There's a name for a governing body that will impose the harshest sanction possible against someone who cooperates, while whimping out against serious repeat offenders: a bully. The NCAA, if for no other reason than to save plane fare to Champaign, should have shut Illinois down.

Someone privy to the thinking of Committee on Infractions members says Maryland was hit hard because the committee was angry, very angry, over the big money made off the sale of ACC tournament tickets, which were sometimes arranged by staffers.

Also, the committee perceived Bob Wade, a black coach, was being hung out to dry by an unsupportive lily-white university community, even though the ticket scam started during the Driesell years.

And for that Maryland should have been punished, even though both coaches had been forced out by then.

Strangely, Illinois used its NCAA tournament tickets as a recruiting device -- strictly against the rules -- but that wasn't perceived as being as serious as what Maryland did.

Yes, Illinois and Missouri were hit with tougher recruiting sanctions, but nothing hits a school harder (in the wallet, of course) than no live television for a year.
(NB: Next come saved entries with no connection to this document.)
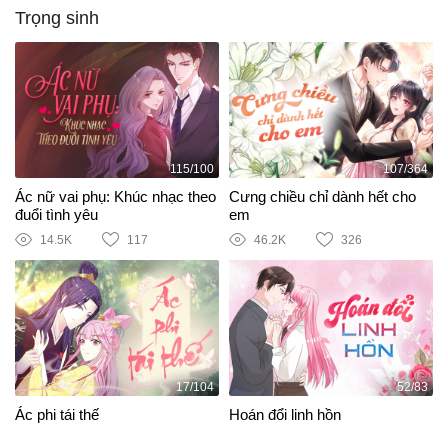
Trọng sinh
115/100
107/364
Ác nữ vai phụ: Khúc nhạc theo
Cưng chiều chỉ dành hết cho
đuổi tình yêu
em
14.5K
117
46.2K
326
17/104
52/83
Ác phi tái thế
Hoán đổi linh hồn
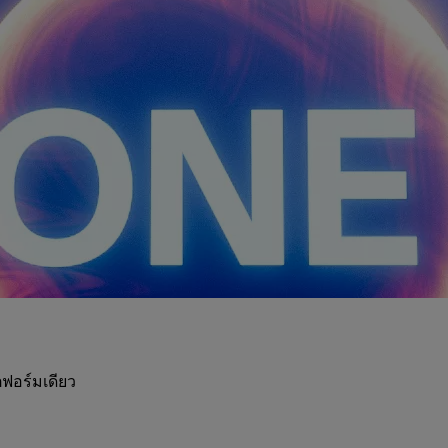
ฟอร์มเดียว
Especially when that school plays in the TV-rich Atlantic Coast Conference.

So, will Maryland flex its muscles next time and tell the NCAA to take a hike -- which is exactly what the NCAA deserves?


Andy Geiger, Maryland's new athletic director, will take the highroad even if he too can't understand why his school has been singled out for a television ban. "I don't want to come off as being soft," he said, "but I'm trying not to have this community focus on what's happening at other universities.

"There has been a lot of that in my first few weeks here. I don't want us to feel sorry for ourselves. The presentations of the schools are different, the crimes are different. In some cases, you're comparing apples and oranges. It's not all that different from the judicial system. There just isn't any way to be comparatively accurate, which is why I don't want us dwelling on what's happening at the other universities.

"I've heard this quite a bit, that 'the NCAA is the enemy.' The NCAA didn't break a single rule, the University of Maryland did," he said. "They're not the bad guys. I know the people on the Committee on Infractions, and they don't look forward to this {imposing sanctions}. But their task is to sit in judgment."

Geiger's analogy using the U.S. judicial system is well-taken, though it too should be held accountable for grievous errors. This is a wise approach and course of action Geiger has chosen during this season of no lights, no cameras, just action, to make Maryland the best it can be instead of making excuses.